Out of nowhere she’d picked up a wife, like finding gold in the dust—total win. Who could possibly take advantage of her? No way—stone-set, absolutely no way.

"So when do we head out?" Lilith asked, heartbeat steady as a drum. "Morris is a tangled skein; staying only jams the wheels."

Elasha said, "Don’t put it that way; you’re a benefactor to the Vampires." She bowed like a willow. "But Morris is spent, lanterns dim for hosting."

"If you stay a few more days, fine," she added, voice tired as dusk. "We just can’t treat you right. The next two months will be a storm."

"No worries. In a few days, once Abaddon’s recovered, we’ll set out. Don’t trouble yourself." Lilith shook her head, calm as moonlight.

"For these days, leave us be," she said, words like a spring wind. "Morris’s Vampires matter far more than we do."

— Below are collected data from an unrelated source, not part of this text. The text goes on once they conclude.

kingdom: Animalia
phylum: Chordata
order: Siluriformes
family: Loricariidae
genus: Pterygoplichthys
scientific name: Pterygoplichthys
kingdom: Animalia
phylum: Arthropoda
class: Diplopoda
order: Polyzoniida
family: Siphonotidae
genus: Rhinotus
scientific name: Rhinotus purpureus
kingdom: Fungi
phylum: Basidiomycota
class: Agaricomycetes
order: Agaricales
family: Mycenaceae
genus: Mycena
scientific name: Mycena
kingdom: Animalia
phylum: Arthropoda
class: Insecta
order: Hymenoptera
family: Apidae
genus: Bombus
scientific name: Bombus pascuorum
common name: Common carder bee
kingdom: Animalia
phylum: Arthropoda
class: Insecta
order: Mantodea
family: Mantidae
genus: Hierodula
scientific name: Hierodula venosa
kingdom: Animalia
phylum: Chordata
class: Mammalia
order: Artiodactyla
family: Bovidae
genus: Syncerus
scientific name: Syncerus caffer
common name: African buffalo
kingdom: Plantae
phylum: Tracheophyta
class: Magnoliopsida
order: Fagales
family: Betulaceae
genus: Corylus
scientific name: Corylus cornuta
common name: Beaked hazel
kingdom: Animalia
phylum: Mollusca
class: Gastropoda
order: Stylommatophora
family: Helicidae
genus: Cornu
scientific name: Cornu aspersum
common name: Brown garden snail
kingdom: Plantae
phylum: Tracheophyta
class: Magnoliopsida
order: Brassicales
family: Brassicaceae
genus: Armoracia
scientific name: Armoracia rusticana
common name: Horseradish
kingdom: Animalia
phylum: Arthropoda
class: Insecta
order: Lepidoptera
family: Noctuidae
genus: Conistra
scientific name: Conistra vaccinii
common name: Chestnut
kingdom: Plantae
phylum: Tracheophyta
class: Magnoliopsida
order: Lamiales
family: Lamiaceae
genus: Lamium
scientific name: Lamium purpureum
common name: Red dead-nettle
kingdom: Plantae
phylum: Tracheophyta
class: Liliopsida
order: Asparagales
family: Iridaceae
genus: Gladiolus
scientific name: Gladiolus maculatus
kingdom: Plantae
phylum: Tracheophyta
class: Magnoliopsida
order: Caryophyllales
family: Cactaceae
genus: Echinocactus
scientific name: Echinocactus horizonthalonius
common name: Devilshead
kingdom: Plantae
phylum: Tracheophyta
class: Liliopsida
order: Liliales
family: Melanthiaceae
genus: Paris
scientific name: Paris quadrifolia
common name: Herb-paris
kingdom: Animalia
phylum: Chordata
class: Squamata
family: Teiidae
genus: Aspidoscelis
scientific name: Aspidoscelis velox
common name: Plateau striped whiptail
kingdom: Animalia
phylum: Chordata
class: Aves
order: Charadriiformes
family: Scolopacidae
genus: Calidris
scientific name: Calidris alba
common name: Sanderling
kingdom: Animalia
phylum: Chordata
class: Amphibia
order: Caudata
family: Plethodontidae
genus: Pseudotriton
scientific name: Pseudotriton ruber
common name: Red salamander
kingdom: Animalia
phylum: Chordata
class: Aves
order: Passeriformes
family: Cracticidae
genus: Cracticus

Lilith lifted her gaze to Elasha’s office ceiling, cut open like a skylight. Noon lay above—blue and white silk with a blazing coin of sun. It was a vista Morris had parted from for two millennia, like a lover lost beyond the horizon.

"See? Vampires have the right to bathe in sunlight too." Lilith reached out, catching a spilled thread of light. "More than us, you should let everyone in Morris step outside," she said, words like a spring wind. "See the sun they’ve never seen. See blue sky, white cloud. See the world."

"A thousand years of hardship has ended," Lilith said, smile cupped like a crescent. "The Vampires dodged premature doom; it’s time to embrace new life." She looked at Elasha with a gentleness like spring water.

The Vampires had hidden in night for too long—far too long. So long the sun’s blaze became a forgotten story. So long they only dared to curl inside the dark like moths. Night is gentle, yes. But now they should see what shines under the sun.